Greencore bosses perplexed at sluggish stocks

GREENCORE Group will publish full-year results next week with no major surprises anticipated in the figures.

The announcement comes against a backdrop of an EU confession that its instruction to Ireland to exit sugar beet production, due to the high cost nature of the output, was wrong. Now the EU mandarins have put their hands up and said the demand for sugar beet was such that the output of Irish beet growers would make an important contribution in meeting rising demand.

The Government’s attempt to have Mallow, the only Irish sugar plant still in operation at the time, kept on as a going concern was rejected by the Commission and Irish Sugar, part of Greencore, was regrettably wound down.

It was Irish Sugar that formed the basis of Greencore initially.

Earlier this year the group sold its malting barley business, reducing the group to its core convenience food operations — mainly British-based with a small US operation it hopes will deliver substantial gains over the next five years.

After exiting the malting business Ned Sullivan, group chairman, told one angry shareholder at the AGM in March that while the malting business had generated a lot of money over the years, the company was selling out because it wanted to concentrate on its convenience foods operations.
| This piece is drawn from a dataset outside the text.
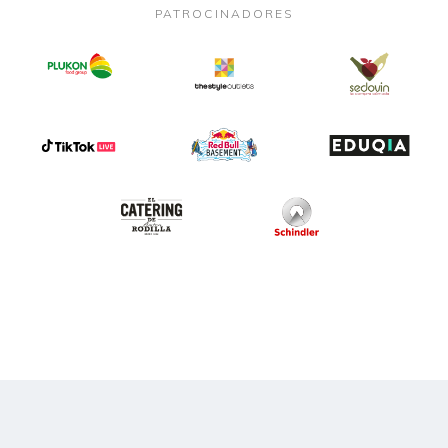
PATROCINADORES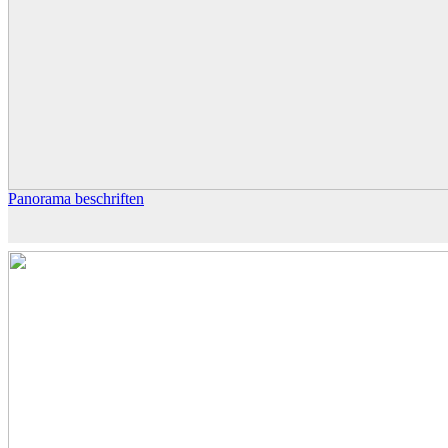
Panorama beschriften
For some time the group has pinned its hopes on convenience food, having been forced to abandon its property division since the collapse of that market.

That represented a big blow as the lands it owned around Carlow and Mallow in Co Cork looked to offer huge development potential at one point.

For certain it can be said the group has no distractions at this stage in its development.

It has been a difficult enough time for management, however, and the group is understood to be perplexed about the very poor rating of its shares by the market.

At the peak of the boom the shares hit a high of 560c. By lunchtime yesterday they traded down 1.85% to 106c on the previous day’s close.

Given its strong position in sandwiches, ambient sauces and a range of chilled and other goods a boost to the shares might seem a reasonable expectation.

While others in the business have seen major share price gains, Greencore management is left perplexed by the failure of the stock to grab the market.

It enjoys dominant positions in most of the categories it services in Britain, but the stock is not moving.

One of the difficulties seems to be that the own label sector it serves has a good few players and probably needs rationalisation.

One big flaw in the group seems to be that the sandwich end of the business accounts for a major part of turnover and profits and analysts do not see the business gaining much traction in other markets, most of which have their own take on what a lunchtime sandwich should involve.

In the US the group is gaining ground, but off a very small base and it is far from clear if it can gain the kind of traction required to make a real impact on its turnover and sales in the medium term without significant investment.

Reports in the market last week suggested a big think-in of top management took place a few weekends back, but nothing concrete has emerged from that.

Some analysts like the idea of a takeover by the Kerry Group, and have been suggesting this as a possibility.

But the Tralee-based group has its own very strong agenda and may have little interest in that idea, though one or two parts of the chilled foods business might be attractive to Kerry if they were for sale.

Some consolidation of the British market is needed, but it is far from clear if the dynamics exist to drive such reform.